I totally didn’t recognise the guy at first—Nathan and Deep were the only two guys in the copyediting section—but half a second later it hit me. Nathan got a haircut! And what a haircut! His unruly halo of bouncy dirty-blond curls was completely gone, hacked away almost to the roots, and what remained gave him an entirely different shape, a subtle mid-fade that made him look ten years more dapper. Would you believe it?
“Oh my gosh,” I gasped, almost reflexively.
But he averted his eyes, and in the shift I could pick up notes of diffidence. He didn’t seem comfortable in his new look yet. Hints of dread. He was playing out the next interaction in his head, and so was I. Oh my god she’s probably going to say something about my hair, he was probably thinking, not realising that everybody else has said the exact same thing. And suddenly I wanted to prove to him, in this precarious split-second, that I could say something original instead. To free him from the tedium of suffering through the same exact conversation for the twentieth time, and thereby show myself to be a more empathetic person than the rest.
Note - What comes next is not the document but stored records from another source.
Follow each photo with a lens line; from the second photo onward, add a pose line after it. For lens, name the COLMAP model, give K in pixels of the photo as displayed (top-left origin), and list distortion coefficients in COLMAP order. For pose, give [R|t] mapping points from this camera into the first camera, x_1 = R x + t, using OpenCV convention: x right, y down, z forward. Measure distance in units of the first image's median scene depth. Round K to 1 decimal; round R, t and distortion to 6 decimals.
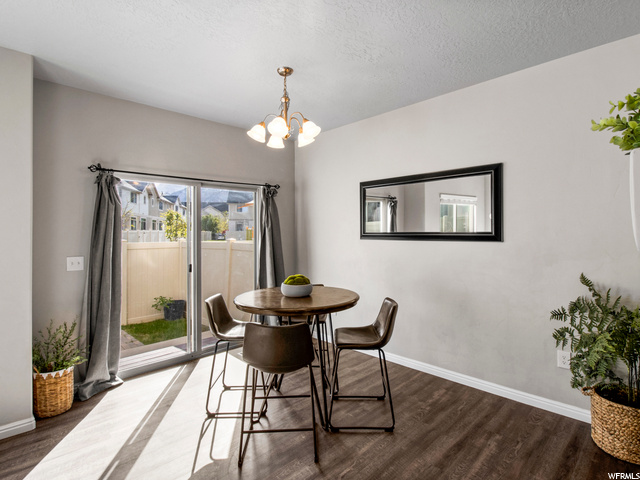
lens RADIAL K [[334.4, 0, 331.3], [0, 334.4, 232.8], [0, 0, 1]] dist [-0.003246, 0.000574]
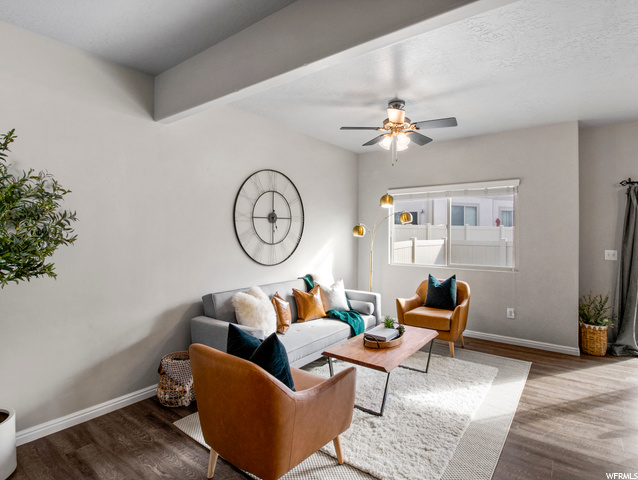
lens RADIAL K [[339.4, 0, 314.7], [0, 339.4, 234.3], [0, 0, 1]] dist [-0.003700, -0.002939]
pose [[0.121391, 0.010880, -0.992545, 0.471802], [0.002148, 0.999935, 0.011224, -0.008951], [0.992602, -0.003495, 0.121360, -0.381206]]
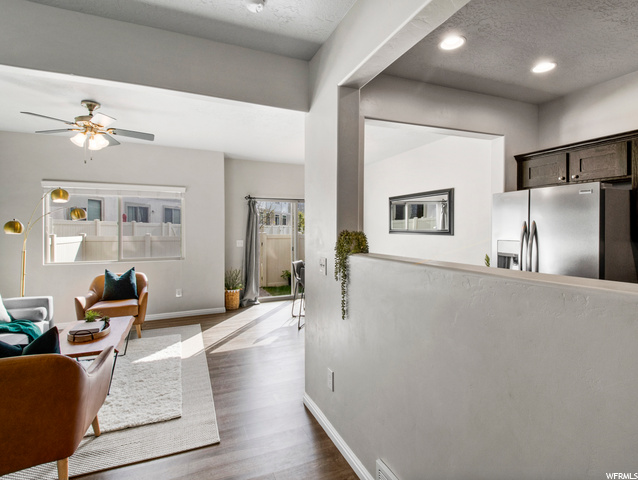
lens RADIAL K [[339.4, 0, 321.0], [0, 339.4, 234.4], [0, 0, 1]] dist [-0.003700, -0.002939]
pose [[0.915782, 0.013254, -0.401458, 0.584826], [-0.003685, 0.999691, 0.024599, -0.017552], [0.401660, -0.021047, 0.915547, -0.786031]]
So I froze up on the spot, because otherwise my next utterance was totally going to be “Haaaaaaaair!!!!”
“Heyyyyy!!!!” it came out instead, not entirely convincingly.
Nathan laughed one of those laughs that came out as somewhere between a nose-exhale and a snicker. “It’s okay,” he said, “you can say it.”
At the last second I massaged my originally planned utterance into something more reasonable. “Nice haircut!”
“Thanks. I hate it.”
What? No, don’t say that, that’s the first thing everybody else would say. You’re more original than that.
But … but you actually look good in it! No, don’t say that either. It might make him feel bad about wanting the hair he wanted. You’re also more original than that.
So I said, “Aw,” but not before adding, “but, I mean, it’ll grow back, right?”
“Thanks,” he chuckled, “that’s what everybody says.”